**What is required**
List every line in the rows below that contains the string "Wohnzimmer".

■ ■ ■ ■ ■

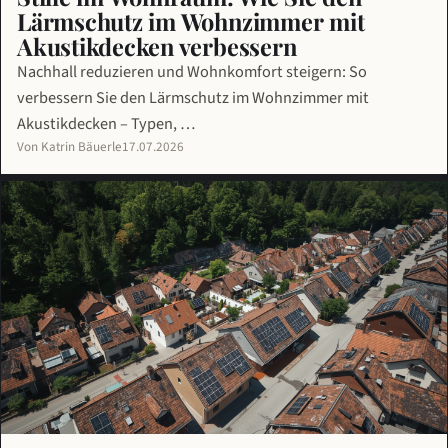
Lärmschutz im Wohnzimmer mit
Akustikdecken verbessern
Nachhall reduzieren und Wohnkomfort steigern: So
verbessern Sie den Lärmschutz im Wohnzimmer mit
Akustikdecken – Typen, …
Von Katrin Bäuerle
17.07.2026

■ ■ ■ ■ ■

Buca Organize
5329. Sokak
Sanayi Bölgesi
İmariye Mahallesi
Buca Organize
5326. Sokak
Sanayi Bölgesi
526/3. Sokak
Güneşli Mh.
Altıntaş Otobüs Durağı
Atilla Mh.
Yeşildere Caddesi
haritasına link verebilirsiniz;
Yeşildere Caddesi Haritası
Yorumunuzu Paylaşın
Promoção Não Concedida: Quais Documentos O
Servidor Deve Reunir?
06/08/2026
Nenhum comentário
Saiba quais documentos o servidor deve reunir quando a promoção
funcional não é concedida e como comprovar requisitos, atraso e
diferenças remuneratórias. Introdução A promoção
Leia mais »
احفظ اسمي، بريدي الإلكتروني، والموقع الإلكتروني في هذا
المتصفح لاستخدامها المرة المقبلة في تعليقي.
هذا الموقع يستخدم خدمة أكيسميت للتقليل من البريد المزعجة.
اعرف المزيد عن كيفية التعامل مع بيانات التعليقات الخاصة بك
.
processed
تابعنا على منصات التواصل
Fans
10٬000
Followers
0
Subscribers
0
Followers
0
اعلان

■ ■ ■ ■ ■

**Task solution**
Lärmschutz im Wohnzimmer mit
verbessern Sie den Lärmschutz im Wohnzimmer mit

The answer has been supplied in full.